GIVEN PASSAGE

In every conflict there are points of contention, or aims of war that each combatant strives to achieve through the careful application of his forces. A conflict that is limited in nature has limited aims, it could be defense of a region, or conquest of a region or resources. These aims and the actions taken to ascertain them, according to Clauswitz are based on the political goals and aspirations of each combattant. War, according to clausewitz, is political ends achieved through military means
Strategy, Continued from last slide
The strategy that either belligerent chooses is the way his military powers pursue their aims. The strategies that a side employs are based on many factors and developments, Clauswitz stresses that the accumulation of these small yet numerous factors impede a leaders ability to make decisions, a condition known as the Fog of War.
Total War Strategy
The strategy of Clausewitzian Total War is one that's primary objective is to completely destroy the opponents military capability through any means. Destroying an opponents military capability includes severing supply lines, destroying its economic and military bases and in total rendering it incapable to wage war any further.

REQUIREMENT A
In the Clausewitz passage, what is the primary objective of Clausewitzian Total War?
REQUIREMENT B
Copy everything in the Clausewitz passage from "In every conflict" down to "Fog of War.".
REQUIREMENT C
According to the Clausewitz passage, why does a leader's ability to make decisions become impeded?

RECORD EXCERPTS
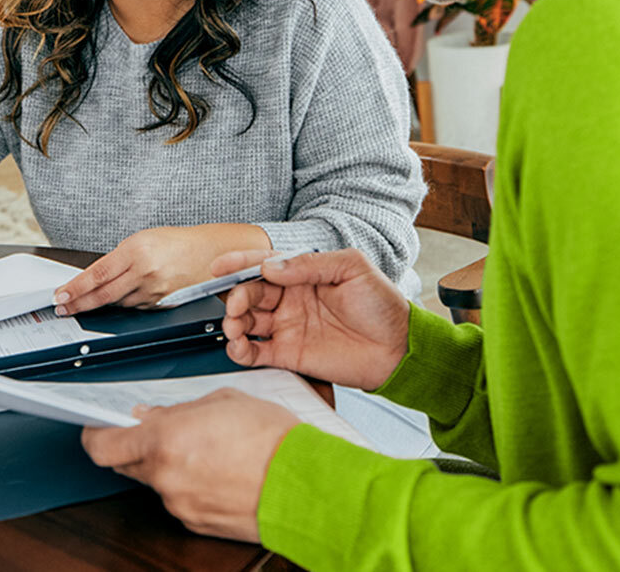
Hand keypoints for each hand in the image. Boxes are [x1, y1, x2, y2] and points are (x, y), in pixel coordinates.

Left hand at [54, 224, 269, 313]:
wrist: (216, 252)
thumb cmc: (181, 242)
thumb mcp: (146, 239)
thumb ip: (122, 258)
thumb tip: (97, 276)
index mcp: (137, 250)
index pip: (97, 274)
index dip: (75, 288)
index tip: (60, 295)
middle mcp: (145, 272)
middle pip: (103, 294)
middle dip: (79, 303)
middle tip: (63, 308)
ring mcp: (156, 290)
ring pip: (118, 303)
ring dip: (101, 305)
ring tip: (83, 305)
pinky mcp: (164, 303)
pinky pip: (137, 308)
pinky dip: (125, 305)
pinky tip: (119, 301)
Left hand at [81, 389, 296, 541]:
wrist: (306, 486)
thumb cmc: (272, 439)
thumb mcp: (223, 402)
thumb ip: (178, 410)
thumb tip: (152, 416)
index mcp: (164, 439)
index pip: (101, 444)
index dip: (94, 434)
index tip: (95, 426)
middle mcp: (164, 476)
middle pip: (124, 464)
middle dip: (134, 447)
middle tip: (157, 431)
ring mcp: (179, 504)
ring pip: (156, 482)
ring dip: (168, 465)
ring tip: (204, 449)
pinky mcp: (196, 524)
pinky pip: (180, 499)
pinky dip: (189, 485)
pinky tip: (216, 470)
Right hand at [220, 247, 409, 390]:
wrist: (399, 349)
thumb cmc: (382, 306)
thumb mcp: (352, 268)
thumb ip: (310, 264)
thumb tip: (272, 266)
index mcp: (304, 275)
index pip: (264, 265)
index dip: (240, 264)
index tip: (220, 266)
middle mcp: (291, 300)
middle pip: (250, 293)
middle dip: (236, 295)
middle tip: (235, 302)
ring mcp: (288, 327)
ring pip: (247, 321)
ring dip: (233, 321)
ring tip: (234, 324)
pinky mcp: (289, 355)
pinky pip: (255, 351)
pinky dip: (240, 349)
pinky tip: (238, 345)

---

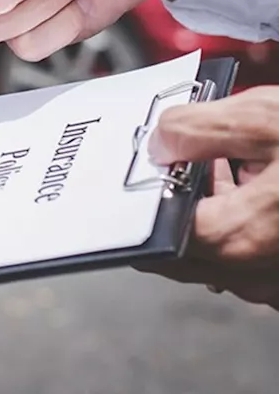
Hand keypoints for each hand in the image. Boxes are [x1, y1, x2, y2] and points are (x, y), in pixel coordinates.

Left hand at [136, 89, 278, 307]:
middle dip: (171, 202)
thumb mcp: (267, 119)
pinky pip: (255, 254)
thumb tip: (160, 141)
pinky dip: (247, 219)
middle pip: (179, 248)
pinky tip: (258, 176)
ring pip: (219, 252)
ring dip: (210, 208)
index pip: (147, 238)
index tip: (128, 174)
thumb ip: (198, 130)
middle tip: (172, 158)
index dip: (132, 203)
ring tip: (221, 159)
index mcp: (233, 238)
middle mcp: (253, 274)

ANSWER SPACE A
To completely destroy the opponent's military capability through any means.

ANSWER SPACE B
In every conflict there are points of contention, or aims of war that each combatant strives to achieve through the careful application of his forces. A conflict that is limited in nature has limited aims, it could be defense of a region, or conquest of a region or resources. These aims and the actions taken to ascertain them, according to Clauswitz are based on the political goals and aspirations of each combattant. War, according to clausewitz, is political ends achieved through military means
Strategy, Continued from last slide
The strategy that either belligerent chooses is the way his military powers pursue their aims. The strategies that a side employs are based on many factors and developments, Clauswitz stresses that the accumulation of these small yet numerous factors impede a leaders ability to make decisions, a condition known as the Fog of War.

ANSWER SPACE C
Strategy rests on many factors and developments, and Clausewitz stresses that the accumulation of these small but numerous factors impedes a leader's ability to make decisions. This condition is known as the Fog of War.